2. Images without Descriptions

Another accessibility problem that is frequently encountered are images that do not have descriptive text associated with them which will enable blind and low vision users to understand what these images are. Without descriptive text, blind and low vision users can miss out on the meaning of content , which may cause significant difficulty with making an informed decision. Since pictures enhance the written content on a webpage and help to tell part of the story, text descriptions need to be added to these pictures so that blind and low vision users will have full access to the same content. Descriptions can be added by providing a brief but concise explanation of images inside of the alt tag.

3. Keyboard Accessibility

Another common accessibility problem that is often encountered is lack of keyboard accessibility. What this means is that elements are programmed so that they can only be interacted with by using a mouse and not a keyboard. When keyboard accessibility is lacking, screen reader users and users with motor impairments cannot interact with these elements. What this means for these user groups is that they are automatically excluded from procuring your goods or services. To make sure this accessibility problem is not present on your website, it is critical to ensure that all elements are keyboard accessible. Whatever users can accomplish with a mouse, they must also be able to accomplish by using the keyboard.

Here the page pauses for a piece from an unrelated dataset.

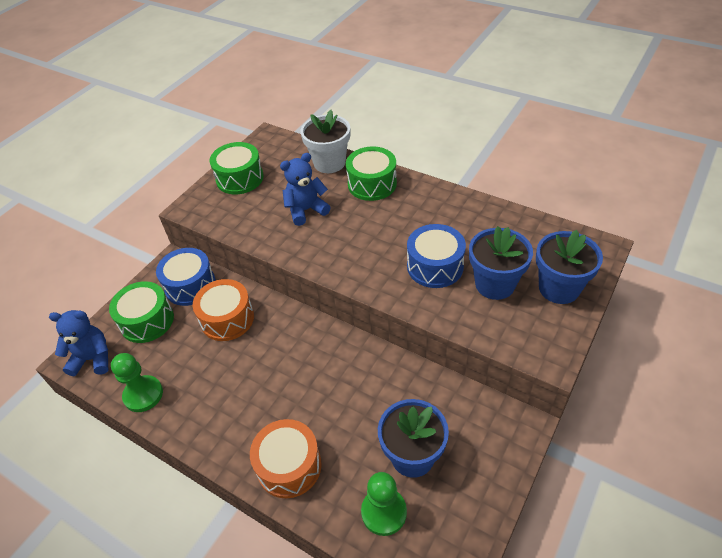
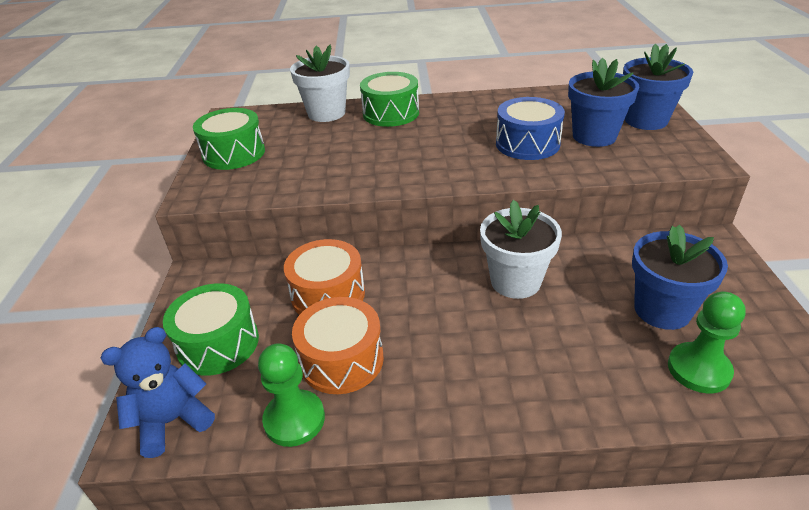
camera: 35 degrees left, 10 degrees down
blue drum [156,248,216,306] -> none
orange drum [250,419,322,498] -> orange drum moved to [292,297,384,394]
blue teddy bear [280,153,331,226] -> none
none -> white flower pot [480,200,562,299]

4. Animation that cannot be turned off

While animation can sometimes enhance content on webpages by making it more appealing to viewers, it will also cause problems when there is no way to turn it off. Animation can interfere with how scream reader users navigate webpages because it could cause content to automatically scroll, randomly throwing these users in different places. Animated content that cannot be stopped will also cause problems for users who have seizures. Content that blinks at certain speeds has been known to cause seizures to occur. If you want to use animation on your webpages, make sure there is a control in place so that animation can be turned off easily. Position that control at the top of the page so users won’t have to search extensively for it.

5. Improper Semantic Structure

Finally, improper semantic structure is also a problem commonly found on websites. Rather than headings being tagged as actual headings, bold print is used instead. This is problematic because screen readers cannot decipher which print is bold and which is not. Lists are also either nonexistent or improperly structured. Sometimes, heading tags are used to make text stand out for emphasis. When one or all of these problems are present, this interferes with screen reader users ability to navigate pages. To ensure that screen reader users can navigate webpages without trouble, use actual heading tags for headings. Also, make sure to structure headings in the proper hierarchical order. The title of your page should be tagged using in h1 tag. Your section titles must be given h2 tags. Subsection titles must be given h3 tags, and so on. If you need to provide emphasis to various portions of content, do not use heading tags. Use CSS for styling instead. When a list is present, the list must be tagged properly. If the list has nested elements, they must also be nested properly. Furthermore, if there are paragraphs present on the page, they must be properly tagged as paragraphs.

Conclusion

Avoiding these five most common accessibility problems is a great start to ensuring that your website is inclusive to all audiences. To ensure that your website is fully accessible, it is vital that you learn all you can about accessibility. You must also hire disabled individuals to test your webpages to ensure they can actually be used in interacted with by individuals with disabilities.